Supervision today in which it became increasingly likely that "threesomes" will be a theme of my dissertation. Apparently semi-involuntary menages à trois were something of a thing in Victorian England - you couldn't just get a divorce, so men would occasionally just move their mistresses into their homes. Or have parallell families, like Wilkie Collins. I don't know why I ever thought new historicism was boring. Also I get to write about His Dark Materials! I said something incoherent about daimons, and my supervisor was all "YES! Pullman in relation to Paradise Lost!"
So I'll have to reread that, as well as a ton of fairy tales.
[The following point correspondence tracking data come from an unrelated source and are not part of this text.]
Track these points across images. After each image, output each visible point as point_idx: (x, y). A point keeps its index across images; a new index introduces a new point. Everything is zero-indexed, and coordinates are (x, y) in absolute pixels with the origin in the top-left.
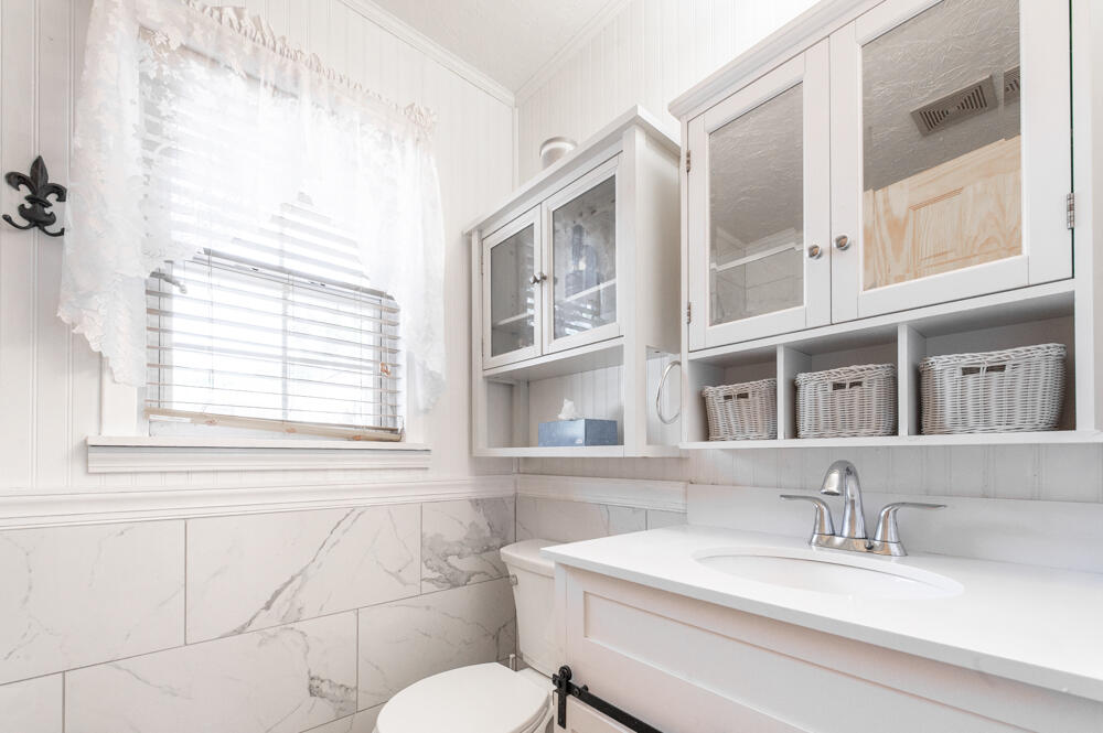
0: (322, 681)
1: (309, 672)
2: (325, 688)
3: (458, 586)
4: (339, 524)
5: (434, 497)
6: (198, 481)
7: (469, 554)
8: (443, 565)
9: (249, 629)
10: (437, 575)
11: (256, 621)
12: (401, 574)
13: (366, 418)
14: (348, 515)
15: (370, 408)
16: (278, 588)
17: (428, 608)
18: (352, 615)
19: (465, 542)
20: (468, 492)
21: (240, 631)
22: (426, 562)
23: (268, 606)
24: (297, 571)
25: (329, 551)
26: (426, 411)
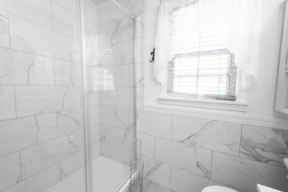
0: (200, 165)
1: (197, 160)
2: (201, 167)
3: (260, 161)
4: (208, 124)
5: (249, 123)
6: (174, 107)
7: (269, 151)
8: (252, 150)
9: (183, 142)
10: (248, 153)
11: (185, 141)
12: (230, 146)
13: (223, 92)
14: (211, 122)
15: (225, 89)
16: (190, 136)
17: (242, 163)
18: (211, 151)
19: (267, 145)
20: (270, 125)
21: (182, 142)
22: (242, 146)
23: (188, 139)
24: (195, 133)
25: (204, 131)
26: (247, 90)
I have no idea why I'm reading Northanger Abbey instead of anything useful, but it's the most soothing book ever. More so at least than Forster's "The Longest Journey", which Sam got me to read and which is basically about how your life will never again be as good as it was at Cambridge, especially if you go to work at a public school.
Things are at least good at the moment; I'm spending a lot of time in the faculty library and in rehearsals, and being very tired in the evenings. Yesterday we became exasperated with our sedentary lives and went to Samba at the Kambar, where Becky and Ollie went into whirling-dervish mode and the rest of us wished we had such a dance-tastic relationship with our college spouses. The live music was so loud that everyone wore earplugs, and drifted about in speechless cocoons. I danced until the early hours, actually got to sleep at the slightly later hours, and am now tired as a sock. Tomorrow is a glamorous day: the premiere of Reece's film at the short film festival, and then an Old Court attic party, for which we are all elevating our expectations unreasonably. Vicky, Reece and Alex have promised roomfuls of balloons that we will dance among in slow motion.